Release am 26. Mai für PC, PS5 und Xbox Series
The Relic: First Guardian erscheint am 26. Mai 2026 für PC, PlayStation 5 und Xbox Series X/S. Das Release-Datum wurde bereits im Dezember mit einem Trailer angekündigt. Seit der ursprünglichen Ankündigung 2021 hat Project Cloud Games gezielt Informationen getröpfelt, um Hype zu generieren – eine Strategie, die bei Indie-Action-RPGs mittlerweile Standard ist. Die Kombination aus koreanischer Folklore, Soulslike-Combat und expliziten Horror-Elementen positioniert The Relic als potenzielle Dark-Horse-Überraschung im überfüllten Action-RPG-Markt 2026. Die düstere, atmosphärische Präsentation und die Versprechung von 70 unique Brutals deuten auf einen Content-reichen Titel hin, der Genre-Fans ansprechen könnte, die nach Alternativen zu den üblichen From Software-Titeln suchen.

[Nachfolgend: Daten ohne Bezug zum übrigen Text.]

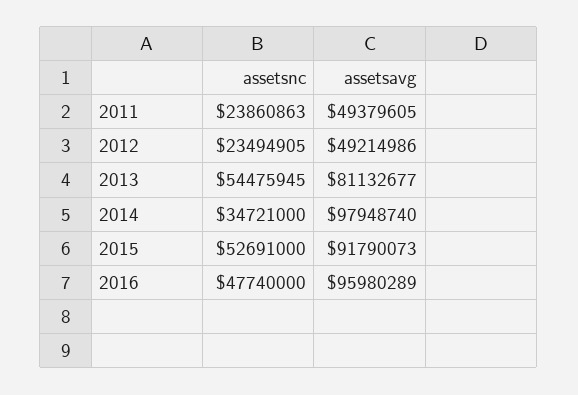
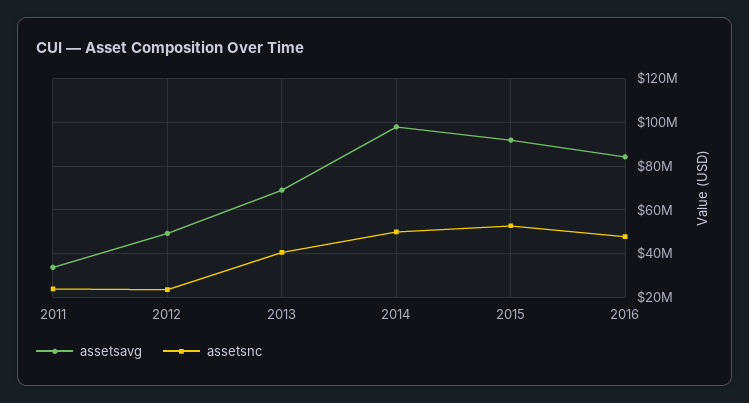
assetsavg, 2011: 49379605 -> 35000000
assetsnc, 2013: 54475945 -> 40000000
assetsavg, 2013: 81132677 -> 70000000
assetsnc, 2014: 34721000 -> 50000000
assetsavg, 2016: 95980289 -> 85000000

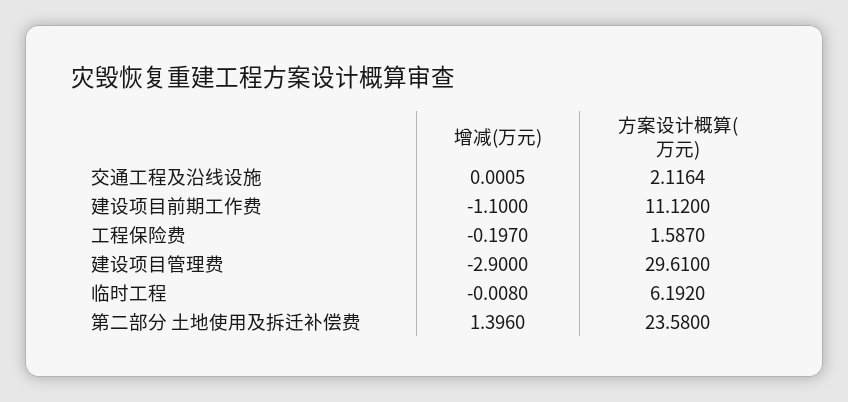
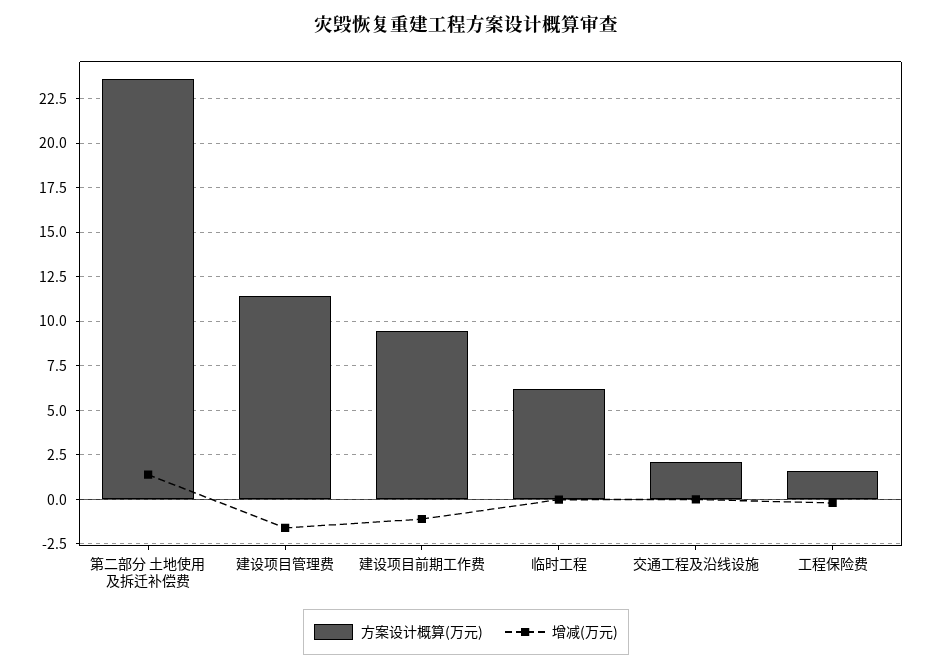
方案设计概算(万元), 建设项目前期工作费: 11.12 -> 9.5
增减(万元), 建设项目管理费: -2.9 -> -1.5
方案设计概算(万元), 建设项目管理费: 29.61 -> 11.5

Folklore als narrative Basis für Horror-Design
Die Entscheidung, koreanische Folklore als Grundlage zu nutzen, unterscheidet The Relic von westlichen oder japanischen Soulslike-Titeln. Während Elden Ring auf europäischer Fantasy basiert und Sekiro auf japanischer Sengoku-Historie, erschließt The Relic ein kulturelles Narrativ, das im Gaming-Mainstream selten vertreten ist. Die Himmelsfee-Geschichte ist in Korea extrem bekannt – eine klassische Liebestragödie über eine himmlische Frau, die ihre Flügelgewänder verliert und dadurch gezwungen ist, auf der Erde zu bleiben, wo sie den Holzfäller heiratet. Die Horror-Interpretation in The Relic dreht diese romantische Erzählung in eine Geschichte über Gefangenschaft, Obsession und letztendlich Transformation in ein Monster. Das visuelle Design der Boss-Version – mit ihren offensichtlichen Folter-Spuren – suggeriert, dass der Holzfäller sie aktiv gefangen hielt, um ihre Flucht zu verhindern. „Die Geschichte von jemandem, der den Himmel verlor“ ist eine poetische Umschreibung für psychologischen Zusammenbruch und Identitätsverlust.